The article says that science is as conclusive as it can be that vaccinations (and mercury preservatives and large numbers of concurrent vaccinations) are NOT linked to autism or any other negative side effects (other than a very very small risk of contracting the disease itself).

But then it also admits a snag (I’m including the full context here, but the emphasis is mine and is the thrust of the question):

“Getting the measles is no walk in the park, either — not for you or those who come near you. In 2005, a 17-year-old Indiana girl got infected on a trip to Bucharest, Romania. On the return flight home, she was congested, coughing, and feverish but had no rash. The next day, without realizing she was contagious, she went to a church gathering of 500 people. She was there just a few hours. Of the 500 people present, about 450 had either been vaccinated or had developed a natural immunity. Two people in that group had vaccination failure and got measles. Thirty-two people who had not been vaccinated and therefore had no resistance to measles also got sick. Did the girl encounter each of these people face-to-face in her brief visit to the picnic? No. All you have to do to get the measles is to inhabit the airspace of a contagious person within two hours of them being there.
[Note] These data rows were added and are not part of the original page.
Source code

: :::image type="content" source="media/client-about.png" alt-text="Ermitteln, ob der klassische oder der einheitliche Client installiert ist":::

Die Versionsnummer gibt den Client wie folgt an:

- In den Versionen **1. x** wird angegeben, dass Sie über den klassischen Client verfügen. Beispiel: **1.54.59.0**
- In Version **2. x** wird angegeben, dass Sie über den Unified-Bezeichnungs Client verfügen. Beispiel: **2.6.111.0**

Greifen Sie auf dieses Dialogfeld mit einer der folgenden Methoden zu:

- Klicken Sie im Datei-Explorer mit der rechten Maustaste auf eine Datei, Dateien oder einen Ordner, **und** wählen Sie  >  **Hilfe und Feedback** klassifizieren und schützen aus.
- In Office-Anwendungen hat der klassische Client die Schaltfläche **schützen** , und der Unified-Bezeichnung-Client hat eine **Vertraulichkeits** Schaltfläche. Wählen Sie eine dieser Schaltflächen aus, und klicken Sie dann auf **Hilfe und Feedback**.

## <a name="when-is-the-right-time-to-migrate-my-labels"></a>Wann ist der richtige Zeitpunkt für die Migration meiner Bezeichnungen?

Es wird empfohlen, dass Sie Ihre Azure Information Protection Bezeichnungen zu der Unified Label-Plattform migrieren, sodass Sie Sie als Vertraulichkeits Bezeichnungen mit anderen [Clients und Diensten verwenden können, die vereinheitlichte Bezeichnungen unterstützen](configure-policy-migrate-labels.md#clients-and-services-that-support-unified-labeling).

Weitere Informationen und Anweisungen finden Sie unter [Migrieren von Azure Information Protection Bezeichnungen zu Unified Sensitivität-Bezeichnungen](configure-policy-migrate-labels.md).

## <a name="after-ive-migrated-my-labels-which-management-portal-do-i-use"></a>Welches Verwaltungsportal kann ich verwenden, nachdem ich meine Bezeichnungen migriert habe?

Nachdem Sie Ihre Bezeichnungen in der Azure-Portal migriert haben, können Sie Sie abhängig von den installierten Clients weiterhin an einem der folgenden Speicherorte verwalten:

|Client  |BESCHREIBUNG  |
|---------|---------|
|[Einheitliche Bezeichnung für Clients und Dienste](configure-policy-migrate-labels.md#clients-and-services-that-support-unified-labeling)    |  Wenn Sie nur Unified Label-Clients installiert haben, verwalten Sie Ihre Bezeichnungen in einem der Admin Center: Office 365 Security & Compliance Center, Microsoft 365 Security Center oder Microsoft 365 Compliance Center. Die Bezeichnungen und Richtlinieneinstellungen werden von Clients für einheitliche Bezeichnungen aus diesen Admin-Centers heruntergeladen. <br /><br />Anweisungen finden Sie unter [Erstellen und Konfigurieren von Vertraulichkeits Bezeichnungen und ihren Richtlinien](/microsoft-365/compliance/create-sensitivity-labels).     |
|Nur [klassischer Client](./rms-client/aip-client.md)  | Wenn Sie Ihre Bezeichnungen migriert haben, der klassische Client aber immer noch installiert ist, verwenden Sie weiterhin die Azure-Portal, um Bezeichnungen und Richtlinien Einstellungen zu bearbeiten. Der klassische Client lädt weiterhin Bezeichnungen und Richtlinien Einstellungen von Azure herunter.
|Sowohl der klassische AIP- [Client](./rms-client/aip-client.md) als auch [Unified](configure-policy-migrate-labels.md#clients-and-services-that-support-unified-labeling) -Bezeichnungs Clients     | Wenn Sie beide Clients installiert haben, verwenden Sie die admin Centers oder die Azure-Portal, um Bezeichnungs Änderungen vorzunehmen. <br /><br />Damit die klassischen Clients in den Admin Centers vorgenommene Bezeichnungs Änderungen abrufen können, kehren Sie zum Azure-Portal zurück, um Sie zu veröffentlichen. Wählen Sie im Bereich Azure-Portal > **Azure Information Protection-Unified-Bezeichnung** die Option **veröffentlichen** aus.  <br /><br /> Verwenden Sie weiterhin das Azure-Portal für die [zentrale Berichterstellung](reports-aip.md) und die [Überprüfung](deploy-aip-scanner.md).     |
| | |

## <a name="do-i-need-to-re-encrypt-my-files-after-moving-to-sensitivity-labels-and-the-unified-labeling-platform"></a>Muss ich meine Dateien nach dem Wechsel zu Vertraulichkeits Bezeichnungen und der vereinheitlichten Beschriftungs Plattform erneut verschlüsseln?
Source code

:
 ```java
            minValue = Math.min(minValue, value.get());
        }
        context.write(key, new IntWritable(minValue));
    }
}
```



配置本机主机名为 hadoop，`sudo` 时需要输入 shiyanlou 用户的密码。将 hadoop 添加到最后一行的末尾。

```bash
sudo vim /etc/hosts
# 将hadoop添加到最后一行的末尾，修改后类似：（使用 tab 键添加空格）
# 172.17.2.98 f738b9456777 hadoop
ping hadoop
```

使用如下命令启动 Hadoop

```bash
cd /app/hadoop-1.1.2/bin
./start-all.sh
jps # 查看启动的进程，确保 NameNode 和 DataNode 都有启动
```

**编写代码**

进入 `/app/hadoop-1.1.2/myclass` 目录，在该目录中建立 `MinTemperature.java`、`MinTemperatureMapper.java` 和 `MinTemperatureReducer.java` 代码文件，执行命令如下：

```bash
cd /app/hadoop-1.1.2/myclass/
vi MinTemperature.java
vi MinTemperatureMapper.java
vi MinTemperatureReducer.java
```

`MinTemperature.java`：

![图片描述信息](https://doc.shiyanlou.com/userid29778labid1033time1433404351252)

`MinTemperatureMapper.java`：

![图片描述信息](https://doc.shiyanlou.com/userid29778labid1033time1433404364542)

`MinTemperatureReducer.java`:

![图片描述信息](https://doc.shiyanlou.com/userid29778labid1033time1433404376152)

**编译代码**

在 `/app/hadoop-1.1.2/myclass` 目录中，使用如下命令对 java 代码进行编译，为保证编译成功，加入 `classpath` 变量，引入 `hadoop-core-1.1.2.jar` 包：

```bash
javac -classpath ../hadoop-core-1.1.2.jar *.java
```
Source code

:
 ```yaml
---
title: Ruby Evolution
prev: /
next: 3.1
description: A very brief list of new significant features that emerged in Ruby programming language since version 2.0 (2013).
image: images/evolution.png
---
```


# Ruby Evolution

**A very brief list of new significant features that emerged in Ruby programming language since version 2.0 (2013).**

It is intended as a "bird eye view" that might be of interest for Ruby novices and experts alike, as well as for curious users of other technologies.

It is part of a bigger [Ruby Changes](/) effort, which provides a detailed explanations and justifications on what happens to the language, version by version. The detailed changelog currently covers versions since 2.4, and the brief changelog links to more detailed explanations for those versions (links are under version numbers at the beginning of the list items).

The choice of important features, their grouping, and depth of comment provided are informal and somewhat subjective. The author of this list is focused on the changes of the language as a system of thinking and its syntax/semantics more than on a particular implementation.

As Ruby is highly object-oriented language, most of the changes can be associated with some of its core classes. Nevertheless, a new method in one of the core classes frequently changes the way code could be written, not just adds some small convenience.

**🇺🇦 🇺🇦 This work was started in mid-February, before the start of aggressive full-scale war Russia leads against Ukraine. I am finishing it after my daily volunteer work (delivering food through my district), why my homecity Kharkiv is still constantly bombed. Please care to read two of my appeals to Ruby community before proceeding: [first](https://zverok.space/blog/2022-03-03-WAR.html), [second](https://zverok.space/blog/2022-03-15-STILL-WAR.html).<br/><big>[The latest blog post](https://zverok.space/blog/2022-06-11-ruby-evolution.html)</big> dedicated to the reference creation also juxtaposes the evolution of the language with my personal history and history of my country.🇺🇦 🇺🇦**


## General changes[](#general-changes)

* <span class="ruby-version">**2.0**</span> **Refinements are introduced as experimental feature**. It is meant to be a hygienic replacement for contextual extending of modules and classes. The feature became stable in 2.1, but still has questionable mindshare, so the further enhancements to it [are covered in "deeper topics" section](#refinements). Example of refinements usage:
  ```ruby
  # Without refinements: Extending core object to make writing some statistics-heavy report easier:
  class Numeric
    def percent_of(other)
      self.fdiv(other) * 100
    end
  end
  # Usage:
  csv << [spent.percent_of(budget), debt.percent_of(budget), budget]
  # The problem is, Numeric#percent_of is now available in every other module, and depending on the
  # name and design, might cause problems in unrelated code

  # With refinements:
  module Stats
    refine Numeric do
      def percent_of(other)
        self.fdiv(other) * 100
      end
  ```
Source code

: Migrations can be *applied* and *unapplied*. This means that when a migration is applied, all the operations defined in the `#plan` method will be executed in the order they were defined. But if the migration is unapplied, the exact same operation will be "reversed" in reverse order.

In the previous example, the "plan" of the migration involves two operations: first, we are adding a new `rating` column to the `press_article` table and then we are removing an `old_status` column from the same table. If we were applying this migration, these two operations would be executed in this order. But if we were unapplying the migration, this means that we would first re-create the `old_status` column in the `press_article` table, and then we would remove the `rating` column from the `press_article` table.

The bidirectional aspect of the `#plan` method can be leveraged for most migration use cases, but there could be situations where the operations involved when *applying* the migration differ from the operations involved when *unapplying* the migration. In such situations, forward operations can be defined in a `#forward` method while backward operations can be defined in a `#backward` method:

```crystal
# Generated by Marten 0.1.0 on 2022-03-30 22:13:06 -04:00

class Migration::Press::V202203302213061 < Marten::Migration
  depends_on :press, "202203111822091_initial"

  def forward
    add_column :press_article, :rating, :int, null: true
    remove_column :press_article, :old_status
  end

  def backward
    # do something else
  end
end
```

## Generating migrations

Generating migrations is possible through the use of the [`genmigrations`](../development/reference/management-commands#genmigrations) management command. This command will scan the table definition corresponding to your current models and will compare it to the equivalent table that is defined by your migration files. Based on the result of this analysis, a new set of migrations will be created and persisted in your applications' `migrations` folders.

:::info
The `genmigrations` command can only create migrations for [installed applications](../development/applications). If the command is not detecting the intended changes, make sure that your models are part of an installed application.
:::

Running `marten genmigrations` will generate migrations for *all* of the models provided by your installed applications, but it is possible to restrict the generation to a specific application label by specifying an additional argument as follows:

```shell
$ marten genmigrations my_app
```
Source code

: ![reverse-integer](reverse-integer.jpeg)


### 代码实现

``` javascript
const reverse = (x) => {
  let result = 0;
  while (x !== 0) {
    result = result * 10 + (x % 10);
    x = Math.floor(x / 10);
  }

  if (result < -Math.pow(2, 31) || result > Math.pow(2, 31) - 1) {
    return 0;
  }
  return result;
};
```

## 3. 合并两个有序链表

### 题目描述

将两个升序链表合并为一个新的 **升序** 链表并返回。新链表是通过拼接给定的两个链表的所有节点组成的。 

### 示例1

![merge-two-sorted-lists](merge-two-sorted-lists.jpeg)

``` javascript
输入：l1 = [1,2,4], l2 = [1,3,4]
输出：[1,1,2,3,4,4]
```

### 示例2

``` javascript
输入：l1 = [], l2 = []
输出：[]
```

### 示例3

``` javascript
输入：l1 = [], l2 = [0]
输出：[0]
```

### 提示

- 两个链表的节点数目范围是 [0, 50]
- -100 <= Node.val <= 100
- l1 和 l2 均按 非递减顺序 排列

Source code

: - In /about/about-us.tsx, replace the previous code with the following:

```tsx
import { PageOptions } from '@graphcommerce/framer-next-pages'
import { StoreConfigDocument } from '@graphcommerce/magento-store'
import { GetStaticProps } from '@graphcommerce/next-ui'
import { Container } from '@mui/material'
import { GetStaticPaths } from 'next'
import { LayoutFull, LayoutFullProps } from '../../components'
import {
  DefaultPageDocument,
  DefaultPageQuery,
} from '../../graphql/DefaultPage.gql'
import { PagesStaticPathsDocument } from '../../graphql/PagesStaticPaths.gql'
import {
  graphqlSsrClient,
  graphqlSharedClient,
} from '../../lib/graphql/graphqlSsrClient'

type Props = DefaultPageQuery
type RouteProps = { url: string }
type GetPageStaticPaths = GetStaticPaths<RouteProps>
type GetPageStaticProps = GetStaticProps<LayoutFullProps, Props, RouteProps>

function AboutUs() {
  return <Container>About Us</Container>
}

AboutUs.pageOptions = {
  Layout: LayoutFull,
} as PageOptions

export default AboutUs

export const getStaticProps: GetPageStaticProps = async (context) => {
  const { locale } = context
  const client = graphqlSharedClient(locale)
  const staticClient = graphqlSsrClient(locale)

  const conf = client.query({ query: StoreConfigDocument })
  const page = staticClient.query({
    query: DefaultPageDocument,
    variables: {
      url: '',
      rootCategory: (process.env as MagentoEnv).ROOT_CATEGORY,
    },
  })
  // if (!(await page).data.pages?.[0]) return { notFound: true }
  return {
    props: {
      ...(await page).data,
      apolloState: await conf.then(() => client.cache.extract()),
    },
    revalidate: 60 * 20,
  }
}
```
The frightening implications of this kind of anecdote were illustrated by a 2002 study published in The Journal of Infectious Diseases. Looking at 3,292 cases of measles in the Netherlands, the study found that the risk of contracting the disease was lower if you were completely unvaccinated and living in a highly vaccinated community than if you were completely vaccinated and living in a relatively unvaccinated community. Why? Because vaccines don’t always take. What does that mean? You can’t minimize your individual risk unless your herd, your friends and neighbors, also buy in.”

The study’s conclusion seems to me to pit the interests of the individual against that of society. If it’s actually safer for one individual to choose to NOT be vaccinated as long as everyone around them is vaccinated than for one individual to get vaccinated when folks around them are not, then I can’t make my kids safe by vaccinating them alone – I need to convince my community to vaccinate.